• [Your assignment] Without carrying over a single picture, write out the records below exactly.

(Extracted data entries)
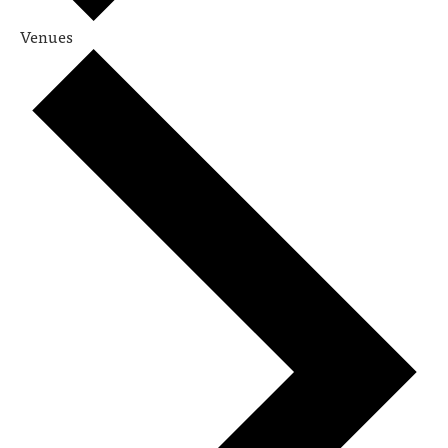
Venues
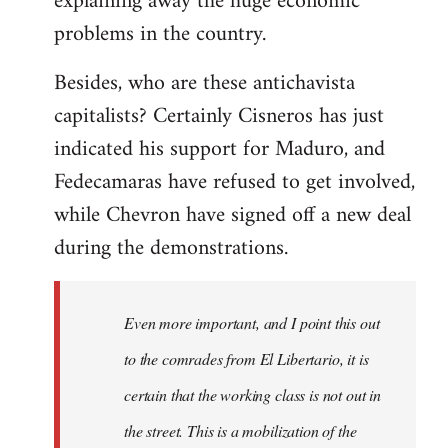
explaining away the huge economic
problems in the country.
Besides, who are these antichavista
capitalists? Certainly Cisneros has just
indicated his support for Maduro, and
Fedecamaras have refused to get involved,
while Chevron have signed off a new deal
during the demonstrations.
Even more important, and I point this out
to the comrades from El Libertario, it is
certain that the working class is not out in
the street. This is a mobilization of the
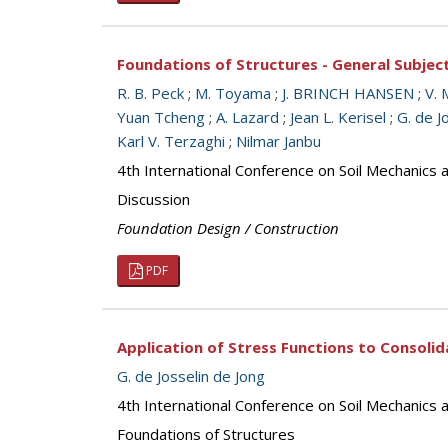
Foundations of Structures - General Subjec
R. B. Peck
;
M. Toyama
;
J. BRINCH HANSEN
;
V. 
Yuan Tcheng
;
A. Lazard
;
Jean L. Kerisel
;
G. de J
Karl V. Terzaghi
;
Nilmar Janbu
4th International Conference on Soil Mechanics
Discussion
Foundation Design / Construction
PDF
Application of Stress Functions to Consoli
G. de Josselin de Jong
4th International Conference on Soil Mechanics
Foundations of Structures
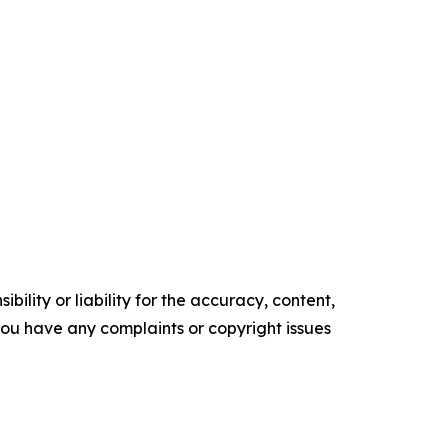
ility or liability for the accuracy, content,
f you have any complaints or copyright issues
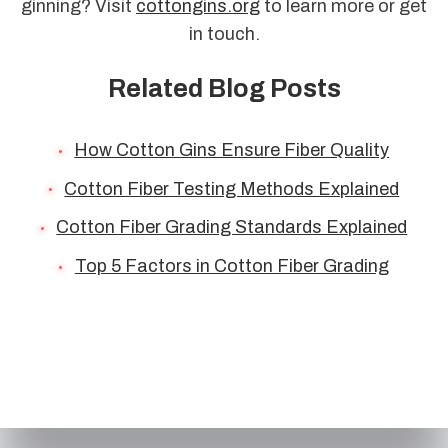
ginning? Visit
cottongins.org
to learn more or get
in touch.
Related Blog Posts
How Cotton Gins Ensure Fiber Quality
Cotton Fiber Testing Methods Explained
Cotton Fiber Grading Standards Explained
Top 5 Factors in Cotton Fiber Grading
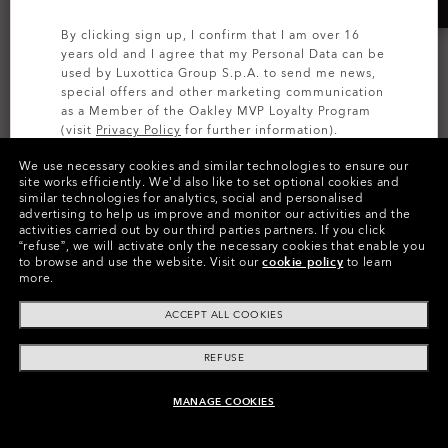
By clicking sign up, I confirm that I am over 16
years old and I agree that my Personal Data can be
used by Luxottica Group S.p.A. to send me news,
special offers and other marketing communication
as a Member of the Oakley MVP Loyalty Program
(visit
Privacy Policy
for further information).
We use necessary cookies and similar technologies to ensure our
SIGN UP
site works efficiently.
We’d also like to set optional cookies and
similar technologies for analytics, social and personalised
advertising to help us improve and monitor our activities and the
activities carried out by our third parties partners.
If you click
“refuse”, we will activate only the necessary cookies that enable you
to browse and use the website.
Visit our
cookie policy
to learn
more.
Colors (7)
Prizm Sapphire
Lenses,
ACCEPT ALL COOKIES
White
Frame
Try Lenses
REFUSE
Size:
One size fits all
MANAGE COOKIES
ADD TO BAG
Fit
Wide - Universal Fit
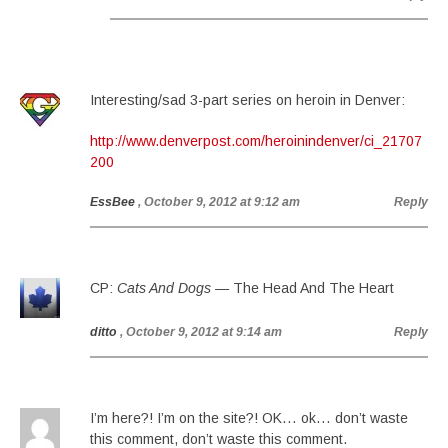
Interesting/sad 3-part series on heroin in Denver:
http://www.denverpost.com/heroinindenver/ci_21707
200
EssBee
, October 9, 2012 at 9:12 am
Reply
CP:
Cats And Dogs
— The Head And The Heart
ditto
, October 9, 2012 at 9:14 am
Reply
I’m here?! I’m on the site?! OK… ok… don’t waste
this comment, don’t waste this comment.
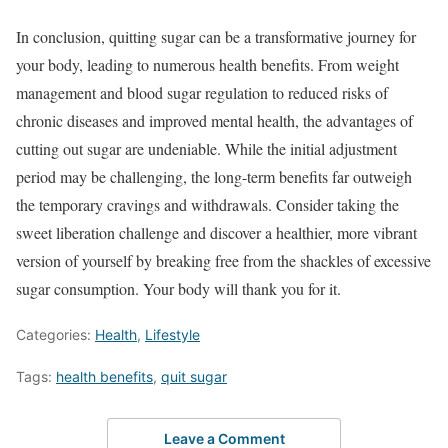
In conclusion, quitting sugar can be a transformative journey for
your body, leading to numerous health benefits. From weight
management and blood sugar regulation to reduced risks of
chronic diseases and improved mental health, the advantages of
cutting out sugar are undeniable. While the initial adjustment
period may be challenging, the long-term benefits far outweigh
the temporary cravings and withdrawals. Consider taking the
sweet liberation challenge and discover a healthier, more vibrant
version of yourself by breaking free from the shackles of excessive
sugar consumption. Your body will thank you for it.
Categories:
Health
,
Lifestyle
Tags:
health benefits
,
quit sugar
Leave a Comment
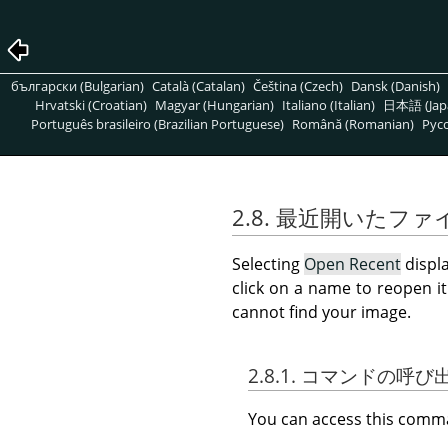
български (Bulgarian)
Català (Catalan)
Čeština (Czech)
Dansk (Danish)
Hrvatski (Croatian)
Magyar (Hungarian)
Italiano (Italian)
日本語 (Jap
Português brasileiro (Brazilian Portuguese)
Română (Romanian)
Pусс
2.8. 最近開いたファ
Selecting
Open Recent
displa
click on a name to reopen i
cannot find your image.
2.8.1. コマンドの呼
You can access this com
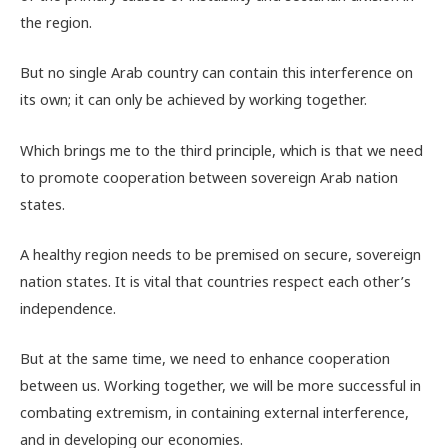
the region.
But no single Arab country can contain this interference on
its own; it can only be achieved by working together.
Which brings me to the third principle, which is that we need
to promote cooperation between sovereign Arab nation
states.
A healthy region needs to be premised on secure, sovereign
nation states. It is vital that countries respect each other’s
independence.
But at the same time, we need to enhance cooperation
between us. Working together, we will be more successful in
combating extremism, in containing external interference,
and in developing our economies.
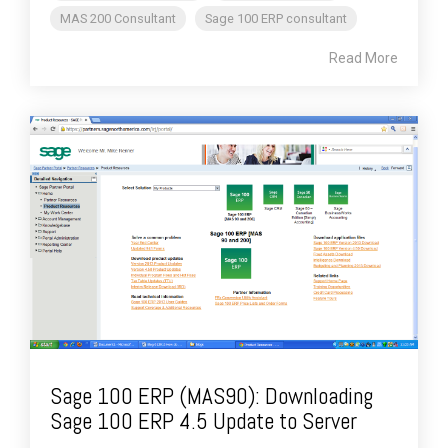
MAS 200 Consultant
Sage 100 ERP consultant
Read More
Sage 100 ERP (MAS90): Downloading
Sage 100 ERP 4.5 Update to Server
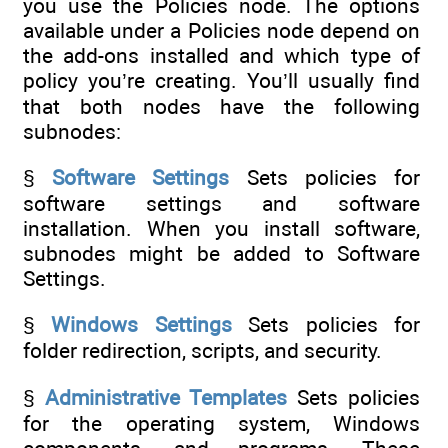
you use the Policies node. The options
available under a Policies node depend on
the add-ons installed and which type of
policy you’re creating. You’ll usually find
that both nodes have the following
subnodes:
§
Software Settings
Sets policies for
software settings and software
installation. When you install software,
subnodes might be added to Software
Settings.
§
Windows Settings
Sets policies for
folder redirection, scripts, and security.
§
Administrative Templates
Sets policies
for the operating system, Windows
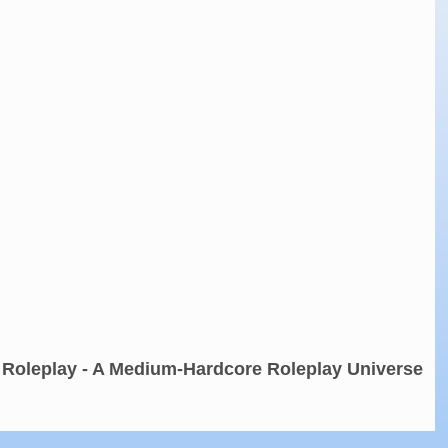
 Roleplay - A Medium-Hardcore Roleplay Universe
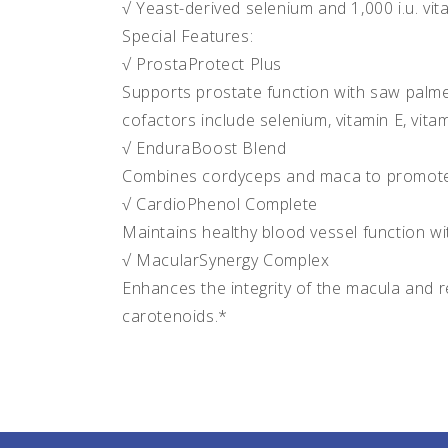
√ Yeast-derived selenium and 1,000 i.u. vi
Special Features:
√ ProstaProtect Plus
Supports prostate function with saw palme
cofactors include selenium, vitamin E, vita
√ EnduraBoost Blend
Combines cordyceps and maca to promote
√ CardioPhenol Complete
Maintains healthy blood vessel function w
√ MacularSynergy Complex
Enhances the integrity of the macula and re
carotenoids.*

• [Your response]
Venues
explaining away the huge economic
problems in the country.
Besides, who are these antichavista
capitalists? Certainly Cisneros has just
indicated his support for Maduro, and
Fedecamaras have refused to get involved,
while Chevron have signed off a new deal
during the demonstrations.
Even more important, and I point this out
to the comrades from El Libertario, it is
certain that the working class is not out in
the street. This is a mobilization of the
Foundations of Structures - General Subjec
R. B. Peck
;
M. Toyama
;
J. BRINCH HANSEN
;
V. 
Yuan Tcheng
;
A. Lazard
;
Jean L. Kerisel
;
G. de J
Karl V. Terzaghi
;
Nilmar Janbu
4th International Conference on Soil Mechanics
Discussion
Foundation Design / Construction
PDF
Application of Stress Functions to Consoli
G. de Josselin de Jong
4th International Conference on Soil Mechanics
Foundations of Structures
ility or liability for the accuracy, content,
f you have any complaints or copyright issues
ginning? Visit
cottongins.org
to learn more or get
in touch.
Related Blog Posts
How Cotton Gins Ensure Fiber Quality
Cotton Fiber Testing Methods Explained
Cotton Fiber Grading Standards Explained
Top 5 Factors in Cotton Fiber Grading
By clicking sign up, I confirm that I am over 16
years old and I agree that my Personal Data can be
used by Luxottica Group S.p.A. to send me news,
special offers and other marketing communication
as a Member of the Oakley MVP Loyalty Program
(visit
Privacy Policy
for further information).
We use necessary cookies and similar technologies to ensure our
SIGN UP
site works efficiently.
We’d also like to set optional cookies and
similar technologies for analytics, social and personalised
advertising to help us improve and monitor our activities and the
activities carried out by our third parties partners.
If you click
“refuse”, we will activate only the necessary cookies that enable you
to browse and use the website.
Visit our
cookie policy
to learn
more.
Colors (7)
Prizm Sapphire
Lenses,
ACCEPT ALL COOKIES
White
Frame
Try Lenses
REFUSE
Size:
One size fits all
MANAGE COOKIES
ADD TO BAG
Fit
Wide - Universal Fit
Interesting/sad 3-part series on heroin in Denver:
http://www.denverpost.com/heroinindenver/ci_21707
200
EssBee
, October 9, 2012 at 9:12 am
Reply
CP:
Cats And Dogs
— The Head And The Heart
ditto
, October 9, 2012 at 9:14 am
Reply
I’m here?! I’m on the site?! OK… ok… don’t waste
this comment, don’t waste this comment.
In conclusion, quitting sugar can be a transformative journey for
your body, leading to numerous health benefits. From weight
management and blood sugar regulation to reduced risks of
chronic diseases and improved mental health, the advantages of
cutting out sugar are undeniable. While the initial adjustment
period may be challenging, the long-term benefits far outweigh
the temporary cravings and withdrawals. Consider taking the
sweet liberation challenge and discover a healthier, more vibrant
version of yourself by breaking free from the shackles of excessive
sugar consumption. Your body will thank you for it.
Categories:
Health
,
Lifestyle
Tags:
health benefits
,
quit sugar
Leave a Comment
български (Bulgarian)
Català (Catalan)
Čeština (Czech)
Dansk (Danish)
Hrvatski (Croatian)
Magyar (Hungarian)
Italiano (Italian)
日本語 (Jap
Português brasileiro (Brazilian Portuguese)
Română (Romanian)
Pусс
2.8. 最近開いたファ
Selecting
Open Recent
displa
click on a name to reopen i
cannot find your image.
2.8.1. コマンドの呼
You can access this com
the region.
But no single Arab country can contain this interference on
its own; it can only be achieved by working together.
Which brings me to the third principle, which is that we need
to promote cooperation between sovereign Arab nation
states.
A healthy region needs to be premised on secure, sovereign
nation states. It is vital that countries respect each other’s
independence.
But at the same time, we need to enhance cooperation
between us. Working together, we will be more successful in
combating extremism, in containing external interference,
and in developing our economies.
MAS 200 Consultant
Sage 100 ERP consultant
Read More
Sage 100 ERP (MAS90): Downloading
Sage 100 ERP 4.5 Update to Server
you use the Policies node. The options
available under a Policies node depend on
the add-ons installed and which type of
policy you’re creating. You’ll usually find
that both nodes have the following
subnodes:
§
Software Settings
Sets policies for
software settings and software
installation. When you install software,
subnodes might be added to Software
Settings.
§
Windows Settings
Sets policies for
folder redirection, scripts, and security.
§
Administrative Templates
Sets policies
for the operating system, Windows
 Roleplay - A Medium-Hardcore Roleplay Universe
√ Yeast-derived selenium and 1,000 i.u. vi
Special Features:
√ ProstaProtect Plus
Supports prostate function with saw palme
cofactors include selenium, vitamin E, vita
√ EnduraBoost Blend
Combines cordyceps and maca to promote
√ CardioPhenol Complete
Maintains healthy blood vessel function w
√ MacularSynergy Complex
Enhances the integrity of the macula and re
carotenoids.*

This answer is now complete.